Wednesday, July 13

a short story

I've been inspired by F. Scott Fitzgerald to write about real things in my life... he once said that every writer has a few experiences which affect him/ her profoundly, and they draw most of their work from those few experiences. So, I am writing a story based on real things, and on speculations about the gloomy looking red headed boy on the side of the road.

The red-headed boy walked in a cloud of gloom, drawing to him all the doom and depression hidden under the mask of an idyllic summer day. Ten minutes walk from the center of twon, the unlined road he lived on felt to him like a wild borderland. Adventures-to-be-had tugged at him, chained to his legs, the late afternoon torment of a teenaged Jacob Marley dragging around him as he trudged the straight street of boredom.

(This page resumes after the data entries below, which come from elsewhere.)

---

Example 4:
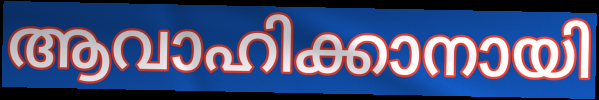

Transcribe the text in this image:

ആവാഹിക്കാനായി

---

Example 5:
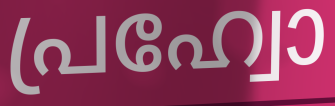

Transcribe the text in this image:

പ്രഹ്വോ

His first year of high school had ended in the controlled chaos of final exams, with little studying to be done and most of his last school days spent playing Hi Lo Jack and talking about funny lines from raunchy comedies in a cafeteria with the unofficial slogan "One Thousand pieces of Tacky Gum Under Every Table." He had thought up the slogan himself, but credit was given to Joe Siphon who, by some combination of volume and popularity, was considered funny. The afternoon after the slogan became the high school's most widely spread joke, the red-headed boy explained to his friends over a bowl of barbecue flavored chips his chagrin at being overlooked, although he tried to make it sound as if he didn't really care. His friends always met at his house because his parents, who by some combination of a well-stocked junk food pantry and a nonchalance towards swearing, were considered cool. Mr. and Mrs. Fletcher-Smith didn't receive quite the same regard from their son, who at that point couldn't see to forgive them of their capital sin: meeting through a love of fantasy role-playing and then naming their only son Haraldain after his father's alter-ego, a princely master of the blade, third in line for the throne of Alderia.

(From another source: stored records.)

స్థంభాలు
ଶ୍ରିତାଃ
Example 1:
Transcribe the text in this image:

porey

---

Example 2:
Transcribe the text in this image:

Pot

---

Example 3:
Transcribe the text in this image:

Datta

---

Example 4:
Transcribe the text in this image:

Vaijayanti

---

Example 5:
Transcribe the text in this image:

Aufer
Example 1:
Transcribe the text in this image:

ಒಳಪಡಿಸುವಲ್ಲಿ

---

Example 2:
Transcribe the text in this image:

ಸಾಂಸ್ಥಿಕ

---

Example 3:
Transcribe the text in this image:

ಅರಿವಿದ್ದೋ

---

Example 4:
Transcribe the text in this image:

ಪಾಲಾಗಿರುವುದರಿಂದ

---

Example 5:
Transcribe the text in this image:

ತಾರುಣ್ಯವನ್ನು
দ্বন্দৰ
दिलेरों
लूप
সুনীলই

The family vacation was at first too remote from the life-nexus which for two glorious weeks had seen not a single hall pass in its corridors. Here I will add more to the details of the family vacation. In the next paragraph, it's back to Haraldain walking along the road.

He felt as if he were being sucked into a vacuum. Pondering the career perks of being a door-to-dooor vacuum cleaner salesman, he waded through the eighty degree ennui of Pendulum Peak Road, past a cluster of "Beware of Dog" signs which hinted at dripping fangs and high voltage canine rage. Haraldain kicked at an empty Coke bottle on the side of the road, as if to punish it for giving him even less mental stimulation than the finer details of door-to-door selling or the contrast between the high fence with its warning signs and the pair of cocker spaniels which it actually contained.